Je suis entrée, laissant des gouttes d'eau sur le sol immaculé. Léo et Chloé étaient en haut des escaliers, leurs visages radieux.
« Maman ! » a crié Chloé.
Puis ses yeux se sont posés sur moi, sur mon état trempé et pathétique. Son sourire a disparu, remplacé par un air de dédain.
« Tu es horrible. »
« Iliana ne ressemblerait jamais à ça », a ajouté Léo, les bras croisés. « Elle est toujours parfaite. »
Mon cœur, déjà brisé, s'est fragmenté en morceaux plus petits et plus coupants.
« Ne reste pas là à goutter sur le tapis », a dit Chloé, sa voix sèche. « Tu salis tout. »
Elle a fait un pas en avant et m'a poussée. Ce n'était pas une forte poussée, mais j'étais en déséquilibre, épuisée émotionnellement et physiquement. J'ai basculé en arrière, ma tête heurtant durement le poteau d'escalier en bas avec un craquement sinistre.
Une douleur a explosé derrière mes yeux.
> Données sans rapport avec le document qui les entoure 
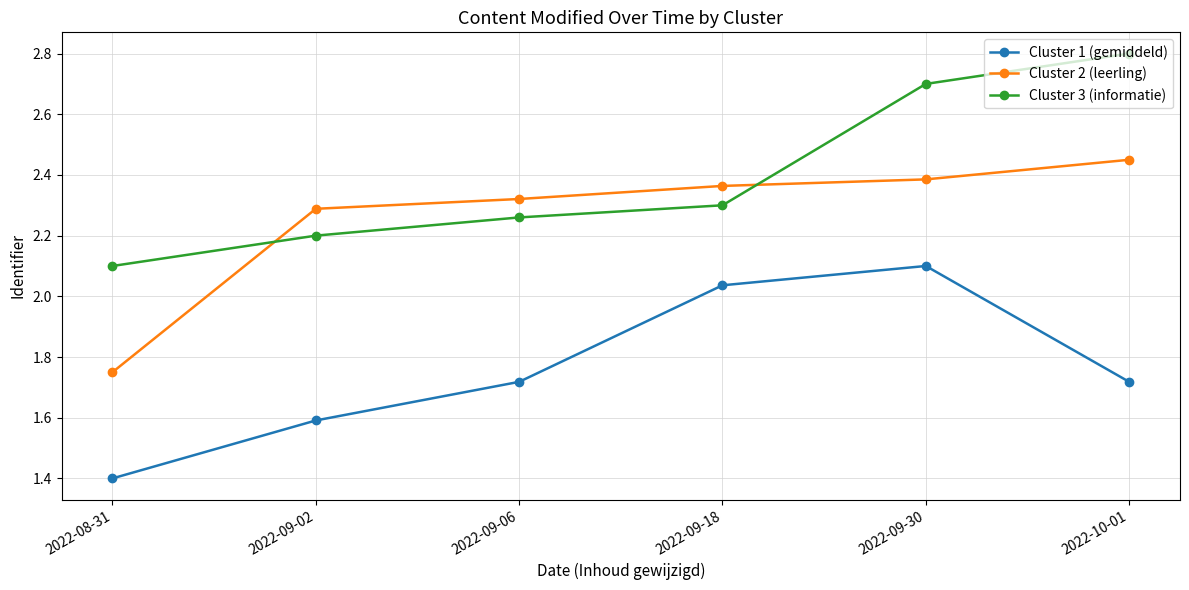

At which category does the chart reach its minimum across all series?

2022-08-31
Je suis restée là, abasourdie, les regardant. Ils n'ont pas eu de sursaut. Ils n'ont pas couru pour m'aider.
Ils ont ri.
« Regarde-la », a ricané Léo. « Tellement maladroite. »
À ce moment-là, Gabin est entré, tenant un parapluie au-dessus d'Iliana. Il m'a vue par terre, un filet de sang coulant de mon cuir chevelu dans mes cheveux mouillés. Il n'a pas bougé.
« Qu'est-ce que c'est que ce cirque ? » a-t-il demandé, sa voix agacée.
« Elle est tombée », a dit Chloé d'un ton enjoué. « On peut y aller avec Iliana maintenant ? Elle a promis de nous emmener manger une glace. »
Les yeux de Gabin se sont posés sur moi, froids et indifférents, avant de sourire aux enfants.
« Bien sûr. Allez chercher vos manteaux. »
Il a aidé Iliana à enlever son châle, sans plus jamais me regarder. Les enfants ont couru devant moi, bavardant avec excitation.
« J'aime tellement plus Iliana qu'elle », a dit Chloé à son frère, juste assez fort pour que je l'entende. « J'aimerais qu'elle soit notre vraie maman. »
« Mais c'est le cas, idiote », a chuchoté Léo en retour. « Papa me l'a dit. »
Ils sont partis. La porte d'entrée s'est refermée, me laissant dans la maison silencieuse et vide, gisant dans une mare d'eau de pluie et de mon propre sang.
Un rire lent et amer a jailli de ma poitrine. C'était un son étrange, brisé.
Ils souhaitaient qu'Iliana soit leur mère.
Très bien. Leur vœu était exaucé.
J'en avais fini. Fini avec les mensonges, fini avec la douleur, fini avec eux tous.